And georgies war zone elections FALLS TO PIECES... THE INSURGENCY IS NOT GOING AWAY. It may have just gotten MUCH WORSE
Iraqi Sunnis dispute
election results
Tue Dec 20, 4:21 PM ET
Link Here
BAGHDAD (AFP) - Iraq's opposition factions, including the largest Sunni group, contested Shiite election gains in Baghdad and threatened to demand a new ballot as preliminary results exposed a heavy sectarian bias.
Even as Iraqi President Jalal Talabani and US ambassador Zalmay Khalilzad called for unity governments to transcend the country's divisions, the results show that Iraqis voted primarily by their ethnic or sectarian identity.
The National Concord Front, a coalition of three major Sunni powers that competed in parliamentary polls for the first time, condemned what it described as fraud and violations in the election.
Amid high sectarian tensions between the majority Shiites and the fallen Sunni elite, the Sunni coalition cast doubt on preliminary results that favored the largest Shiite coalition in Baghdad.
"We reject these results announced by the commission," Adnan al-Dulaimi, one of the leaders of the National Concord Front coalition, he told a news conference.
The predominantly Shiite provinces in the south voted overwhelmingly -- to the tune of 75 percent to 95 percent -- for the religious Shiite United Iraqi Alliance.
Similar percentages were recorded in the three northern Kurdish provinces voted for the Kurdish Alliance.
The strongly Sunni province of Al-Anbar voted almost 74 percent for the National Concord Front and nearly 18 percent for Sunni rivals, the National Dialogue Front.
Initial results in mixed provinces such as Diyala and Nineveh threw up inconclusive results matching ethnic and sectarian breakdowns.
The big loser was the cross-sectarian secular coalition of former prime minister Iyad Allawi, which broke the 10 percent barrier in only a handful of provinces, despite expectations that he would perform well.
Hamid Majid Mussa, secretary general of the communist party and Allawi ally, called the commission's release of preliminary results "irresponsible".
"They are harming the political process at a time when we are trying to build a state of laws and institutions," said Mussa.
Election official Farid Ayar told a news conference that official results are still a long way off.

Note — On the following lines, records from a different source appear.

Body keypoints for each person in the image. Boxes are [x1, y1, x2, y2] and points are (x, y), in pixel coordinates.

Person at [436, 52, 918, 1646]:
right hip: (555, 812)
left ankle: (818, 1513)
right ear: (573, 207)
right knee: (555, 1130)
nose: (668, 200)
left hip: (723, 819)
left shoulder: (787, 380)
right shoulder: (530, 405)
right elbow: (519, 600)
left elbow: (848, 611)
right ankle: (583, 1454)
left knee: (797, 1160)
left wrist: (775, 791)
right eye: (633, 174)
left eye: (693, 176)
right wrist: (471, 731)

"The final results will not be announced before the beginning of next year because we have more than 1,000 complaints," he said.
Of those complaints, at least 20 were very serious, Ayar added.
The leaders of the Sunni list specifically called on the electoral commission to reexamine and correct the results they had announced so far.
"The electoral commission can still rectify the situation, otherwise it will be entirely responsible for this fraud which will have serious repercussions on the security and economic situation," said Tareq al-Hashimi.
Khalilzad said in his year-end address that Iraq could only work if there is "cross ethnic and cross-sectarian cooperation" and called for a "broad-based national unity government".
After elections for a transitional assembly in January, it took Iraqi politicians more than two months to form a new government, which many observers believed wasted political momentum.
The Sunni Arabs, the political elite under the regime of Saddam Hussein, largely boycotted January's elections and their decision to participate this month was seen as a major step forward in restoring national unity.
"We want a governing alliance that combines everyone," Talabani said, insisting Iraq "cannot be governed by a majority that ignores the minority".
Violence has once again risen following a period of quiet around the election, for which a huge security clampdown was imposed.
The driver of the Jordanian ambassador was kidnapped early Tuesday, one day after an extremist Islamist group posted a video on the Internet claiming to have killed a US contractor taken hostage in Iraq earlier this month.
Mahmud Salman Saaidiyat, a Jordanian based in Iraq for several years, was kidnapped in southern Baghdad, police said.
Six Iraqis were also shot dead, continuing a trend of the past few days of small isolated attacks, largely targeting police and those working for the US forces.
And as violence continued, Saddam and his seven co-defendants were to resume trial on Wednesday over the massacre of 148 Shiite villagers from Dujail more than 20 years.
On Tuesday night, one of his defense lawyers, former Qatari justice minister Najib al-Nuami, claimed that he had harangued by death threats after flying into Iraq.
Nuami said he would present a petition in court on Wednesday demanding better security, and threatened to boycott future hearings unless adequate protection was provided for the defence.